Overall, there is a need for postmenopausal women with T2D in Saudi Arabia to increase their VitD levels (which can be approached by economical approaches including VitD supplementation and increasing sunlight exposure). In addition, further studies are required to explore potential VitD protective mechanisms for T2D and adiposity in various ethnic cohorts, to understand observed disparity of VitD impact between different ethnicities. Derivation of an appropriate cut-off level for 25(OH)D for improving insulin resistance would need to be considered in the future study.

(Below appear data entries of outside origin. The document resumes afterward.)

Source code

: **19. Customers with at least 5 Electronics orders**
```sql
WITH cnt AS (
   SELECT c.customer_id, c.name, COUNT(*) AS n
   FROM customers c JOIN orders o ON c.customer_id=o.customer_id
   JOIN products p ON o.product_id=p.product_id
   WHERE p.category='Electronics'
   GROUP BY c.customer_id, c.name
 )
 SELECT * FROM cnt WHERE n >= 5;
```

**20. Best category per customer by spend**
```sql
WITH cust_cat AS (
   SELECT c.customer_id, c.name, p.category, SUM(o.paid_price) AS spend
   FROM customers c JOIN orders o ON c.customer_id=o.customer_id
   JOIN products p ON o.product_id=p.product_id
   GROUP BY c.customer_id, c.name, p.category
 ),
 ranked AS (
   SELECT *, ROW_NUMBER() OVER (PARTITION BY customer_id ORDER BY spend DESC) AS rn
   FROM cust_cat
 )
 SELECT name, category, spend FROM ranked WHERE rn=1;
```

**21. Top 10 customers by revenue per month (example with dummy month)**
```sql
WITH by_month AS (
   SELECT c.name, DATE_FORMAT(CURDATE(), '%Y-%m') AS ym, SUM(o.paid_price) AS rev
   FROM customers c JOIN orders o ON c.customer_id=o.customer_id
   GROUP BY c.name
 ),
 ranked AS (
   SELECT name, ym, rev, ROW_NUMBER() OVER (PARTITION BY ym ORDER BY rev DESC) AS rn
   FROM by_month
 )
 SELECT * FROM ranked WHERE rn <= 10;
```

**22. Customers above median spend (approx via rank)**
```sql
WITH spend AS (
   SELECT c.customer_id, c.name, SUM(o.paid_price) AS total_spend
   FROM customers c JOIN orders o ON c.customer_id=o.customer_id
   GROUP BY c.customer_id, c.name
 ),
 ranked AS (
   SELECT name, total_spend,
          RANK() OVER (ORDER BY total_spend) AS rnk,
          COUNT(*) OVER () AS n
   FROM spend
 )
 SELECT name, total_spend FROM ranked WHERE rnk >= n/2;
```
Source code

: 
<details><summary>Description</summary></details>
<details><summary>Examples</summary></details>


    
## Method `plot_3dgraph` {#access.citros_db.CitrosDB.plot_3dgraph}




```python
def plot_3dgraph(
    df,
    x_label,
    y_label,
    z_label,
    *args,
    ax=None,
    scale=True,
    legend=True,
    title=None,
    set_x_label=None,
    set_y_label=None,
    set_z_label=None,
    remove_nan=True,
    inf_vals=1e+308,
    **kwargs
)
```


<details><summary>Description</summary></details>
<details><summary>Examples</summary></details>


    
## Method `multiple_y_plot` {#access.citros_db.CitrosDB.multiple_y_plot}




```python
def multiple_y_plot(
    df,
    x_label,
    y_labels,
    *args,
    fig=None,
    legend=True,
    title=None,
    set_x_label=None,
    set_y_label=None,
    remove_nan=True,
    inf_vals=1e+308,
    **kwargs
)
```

The present study has several limitations that have to be taken into account or consideration when interpreting the results. Sample sizes of subcategorized black and Asian ethnic groups were small and would need to be increased in order to confirm these findings related to ethnicity. Another limitation is that this study is cross-sectional in nature, therefore, causality of temporal VitD associations in T2D cannot be confirmed. Furthermore, variations in diabetic treatment regimens and duration of T2D amongst participating women might contribute to the VitD relationship with glycaemic control parameters. Physical activity and VitD dietary intake were both assessed by self-report. Although, the present study relied on single measurements of vitD and did not consider seasonal variation of vitD level, the abundance of sunshine throughout the years in Saudi Arabia makes the seasonal aspect less relevant than in other cohorts.

Conclusions

VitD deficiency (serum 25(OH)D < 12 ng/ml) is highly prevalent among postmenopausal women with T2D. Our findings confirm the inverse VitD relationship with some measures of obesity and insulin sensitivity in T2D, however this association was only observed in white subjects but not in those from black or Asian origin. Further studies are required to understand the underlying mechanism responsible for this ethnic variation and to explore and compare VitD supplementation responses in black, and white and Asian ethnic groups.